# STUDY MATERIAL
=== Section Start ===

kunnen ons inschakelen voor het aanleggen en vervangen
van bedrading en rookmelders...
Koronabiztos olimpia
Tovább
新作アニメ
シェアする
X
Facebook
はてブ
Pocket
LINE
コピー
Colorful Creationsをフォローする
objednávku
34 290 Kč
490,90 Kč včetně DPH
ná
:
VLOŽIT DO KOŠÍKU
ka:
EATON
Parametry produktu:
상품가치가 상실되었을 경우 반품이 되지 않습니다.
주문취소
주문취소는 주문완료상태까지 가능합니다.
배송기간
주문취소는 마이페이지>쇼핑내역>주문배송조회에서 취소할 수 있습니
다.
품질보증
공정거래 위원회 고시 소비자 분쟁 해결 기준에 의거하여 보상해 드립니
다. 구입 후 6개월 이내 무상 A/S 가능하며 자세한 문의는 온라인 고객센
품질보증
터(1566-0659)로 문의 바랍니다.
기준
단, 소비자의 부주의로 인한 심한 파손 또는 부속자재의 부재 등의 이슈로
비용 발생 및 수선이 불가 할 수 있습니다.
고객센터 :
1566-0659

=== Section End ===

# WORK TO COMPLETE
The lines to set down, exactly and with both ends included, run from the one containing "단, 소비자의 부주의로 인한 심한 파손 또는 부속자재의 부재 등의 이슈로" to the last line of the data above.

# ANSWER TO THIS TASK
단, 소비자의 부주의로 인한 심한 파손 또는 부속자재의 부재 등의 이슈로
비용 발생 및 수선이 불가 할 수 있습니다.
고객센터 :
1566-0659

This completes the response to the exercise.